Normalmente las palabras me salen a borbotones de la boca. Desde niño aprendí a comunicar -tratando de elegir las mejores palabras- lo que tenía dentro. Pero experiencias como estas me hacen valorar el silencio: ese estado en el que cesan las palabras, los sonidos externos o el ruido interior. No se limita a la “falta de sonido”, sino que pacientemente se convierte en un espacio de atención, de escucha y de apertura a lo que normalmente queda oculto por la prisa y el bullicio. Las olas del mar van y vienen, los colores explotan en unas degradaciones que parecen infinitas. Y afino mi oído para escuchar en silencio lo que dice mi corazón y lo que me susurra la naturaleza.

Hacer silencio es un acto de libertad y conciencia. Nadie impone el silencio: lo decidimos desde lo profundo de nuestro ser para volver a sentir que somos los dueños de nuestra vida y que respondemos por ella. Pero también el silencio es un acto de dignidad. Es una resistencia frente a los que quieren imponernos el hablar, a los que pretenden ser dueños de nuestra voluntad: “El silencio duró alrededor de una hora y fue la última forma de dignidad humana que mantuvimos en ese lugar” (Han Kang). No tengo que ceder al impulso de las palabras, ni sentirme obligado a decir lo que no quiero, o peor aún, lo que otros esperan. Me callo porque soy libre, consciente y dueño de mi expresión.

Hacer silencio también es una oportunidad para escuchar las voces de los empobrecidos, el dolor de los invisibilizados, las preguntas que incomodan, porque nos hacen descubrir que no somos tanto como creemos.
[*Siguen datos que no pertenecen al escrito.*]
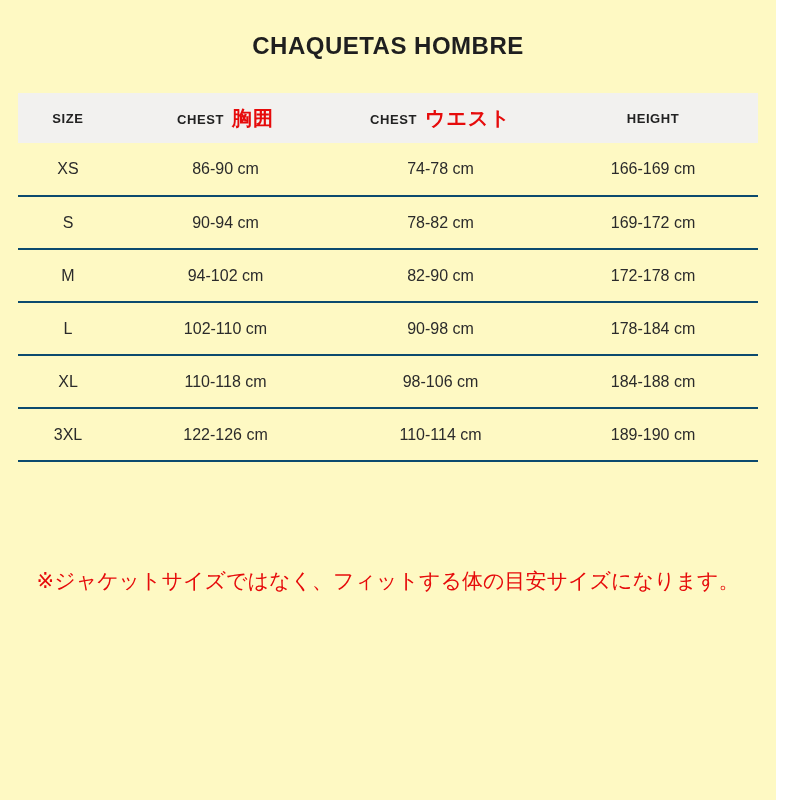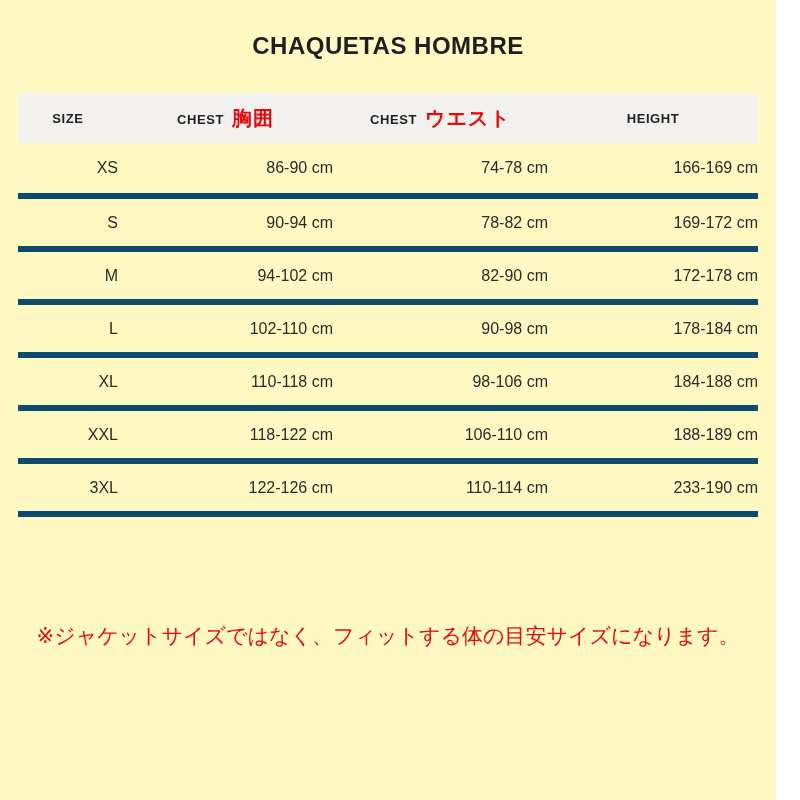"XS" table.size-chart td { border-bottom: 6px solid #0c4a6e -> 2px solid #0c4a6e; text-align: right -> center }
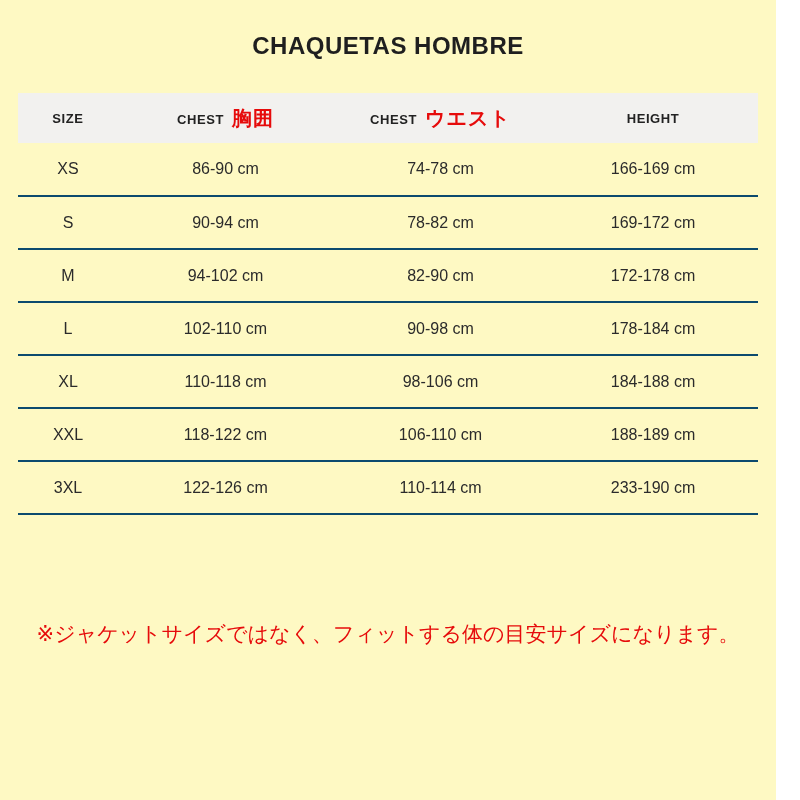"XXL" tr { html: <tr> <td>XXL</td> <td>118-122 cm</td> <td>106-110 cm</td> <td>188-189 cm</td> </tr> -> none }
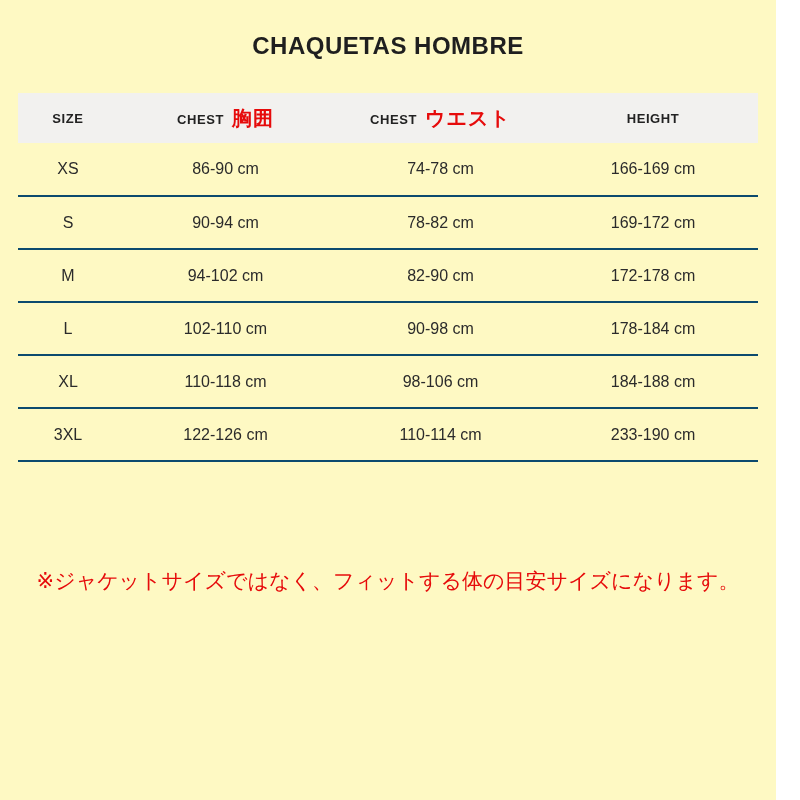"233-190 cm" td { text: 233-190 -> 189-190 }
Tal vez fue la formación espiritual la que me enseñó el valor infinito del silencio, así como me ayudó a comprender la lógica de los relatos y de los argumentos que se pronuncian para expresar lo que hemos entendido del mundo. Cuando veo a tantos que hablan una y otra vez, que quieren con sus discursos mostrar lo grandes que son, que insisten en enseñarnos lo que ellos creen que ignoramos, siento la necesidad de hacer silencio para no caer en ese juego vano de palabras que van y vienen, impulsadas por egos que solo buscan mostrar cuán grandes son.